**YOUR INSTRUCTIONS:**
Lines before the one containing "Sous-catégorie" in the records below are to be left out; that line and all after it, through the end, are to be retyped exactly.

**EXERCISE INPUTS:**
---*---

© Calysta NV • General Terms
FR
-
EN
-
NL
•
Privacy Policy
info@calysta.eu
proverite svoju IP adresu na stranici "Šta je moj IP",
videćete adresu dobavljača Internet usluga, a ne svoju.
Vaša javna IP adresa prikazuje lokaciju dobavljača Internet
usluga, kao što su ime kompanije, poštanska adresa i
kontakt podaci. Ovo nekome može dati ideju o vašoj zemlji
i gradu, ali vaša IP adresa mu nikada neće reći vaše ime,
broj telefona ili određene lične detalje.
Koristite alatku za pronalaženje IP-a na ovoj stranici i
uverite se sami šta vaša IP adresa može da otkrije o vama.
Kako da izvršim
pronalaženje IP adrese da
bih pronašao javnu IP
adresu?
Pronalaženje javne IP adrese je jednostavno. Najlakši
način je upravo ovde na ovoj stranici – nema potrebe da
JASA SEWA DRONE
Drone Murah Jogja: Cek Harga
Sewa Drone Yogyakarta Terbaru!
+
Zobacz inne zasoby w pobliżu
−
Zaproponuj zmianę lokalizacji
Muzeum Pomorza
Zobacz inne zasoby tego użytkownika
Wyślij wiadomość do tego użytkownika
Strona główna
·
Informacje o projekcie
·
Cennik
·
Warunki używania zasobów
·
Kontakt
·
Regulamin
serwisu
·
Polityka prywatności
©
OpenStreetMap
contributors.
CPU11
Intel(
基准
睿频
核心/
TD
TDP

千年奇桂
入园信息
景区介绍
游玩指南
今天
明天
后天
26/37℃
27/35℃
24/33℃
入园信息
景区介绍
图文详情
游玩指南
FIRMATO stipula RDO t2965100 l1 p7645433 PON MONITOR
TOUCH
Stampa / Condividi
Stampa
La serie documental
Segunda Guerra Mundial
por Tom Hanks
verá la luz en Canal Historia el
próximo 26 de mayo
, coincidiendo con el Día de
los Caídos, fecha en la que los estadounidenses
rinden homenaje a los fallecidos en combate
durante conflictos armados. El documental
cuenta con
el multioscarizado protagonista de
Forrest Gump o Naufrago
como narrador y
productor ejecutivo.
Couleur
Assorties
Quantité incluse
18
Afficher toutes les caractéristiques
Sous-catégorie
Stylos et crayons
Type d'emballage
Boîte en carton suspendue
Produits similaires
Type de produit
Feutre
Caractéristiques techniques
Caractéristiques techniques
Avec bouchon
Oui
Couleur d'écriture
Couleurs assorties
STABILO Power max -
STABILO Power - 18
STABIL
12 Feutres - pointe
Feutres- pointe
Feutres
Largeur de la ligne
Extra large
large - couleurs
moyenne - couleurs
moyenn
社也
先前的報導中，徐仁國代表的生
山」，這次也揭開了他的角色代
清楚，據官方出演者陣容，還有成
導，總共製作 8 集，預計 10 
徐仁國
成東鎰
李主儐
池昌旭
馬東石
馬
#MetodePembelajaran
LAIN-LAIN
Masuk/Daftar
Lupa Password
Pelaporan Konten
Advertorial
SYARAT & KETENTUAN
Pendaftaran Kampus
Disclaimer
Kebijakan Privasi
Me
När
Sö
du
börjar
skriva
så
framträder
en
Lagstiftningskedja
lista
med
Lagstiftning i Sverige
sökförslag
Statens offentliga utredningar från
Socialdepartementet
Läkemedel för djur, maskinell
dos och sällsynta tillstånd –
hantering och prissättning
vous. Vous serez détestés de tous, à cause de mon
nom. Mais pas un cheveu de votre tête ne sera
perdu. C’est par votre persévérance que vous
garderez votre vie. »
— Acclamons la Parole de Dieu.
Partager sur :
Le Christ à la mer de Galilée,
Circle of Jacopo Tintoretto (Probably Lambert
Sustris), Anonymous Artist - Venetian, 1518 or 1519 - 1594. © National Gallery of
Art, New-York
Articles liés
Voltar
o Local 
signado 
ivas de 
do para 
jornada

---*---

**ANSWER AREA:**
Sous-catégorie
Stylos et crayons
Type d'emballage
Boîte en carton suspendue
Produits similaires
Type de produit
Feutre
Caractéristiques techniques
Caractéristiques techniques
Avec bouchon
Oui
Couleur d'écriture
Couleurs assorties
STABILO Power max -
STABILO Power - 18
STABIL
12 Feutres - pointe
Feutres- pointe
Feutres
Largeur de la ligne
Extra large
large - couleurs
moyenne - couleurs
moyenn
社也
先前的報導中，徐仁國代表的生
山」，這次也揭開了他的角色代
清楚，據官方出演者陣容，還有成
導，總共製作 8 集，預計 10 
徐仁國
成東鎰
李主儐
池昌旭
馬東石
馬
#MetodePembelajaran
LAIN-LAIN
Masuk/Daftar
Lupa Password
Pelaporan Konten
Advertorial
SYARAT & KETENTUAN
Pendaftaran Kampus
Disclaimer
Kebijakan Privasi
Me
När
Sö
du
börjar
skriva
så
framträder
en
Lagstiftningskedja
lista
med
Lagstiftning i Sverige
sökförslag
Statens offentliga utredningar från
Socialdepartementet
Läkemedel för djur, maskinell
dos och sällsynta tillstånd –
hantering och prissättning
vous. Vous serez détestés de tous, à cause de mon
nom. Mais pas un cheveu de votre tête ne sera
perdu. C’est par votre persévérance que vous
garderez votre vie. »
— Acclamons la Parole de Dieu.
Partager sur :
Le Christ à la mer de Galilée,
Circle of Jacopo Tintoretto (Probably Lambert
Sustris), Anonymous Artist - Venetian, 1518 or 1519 - 1594. © National Gallery of
Art, New-York
Articles liés
Voltar
o Local 
signado 
ivas de 
do para 
jornada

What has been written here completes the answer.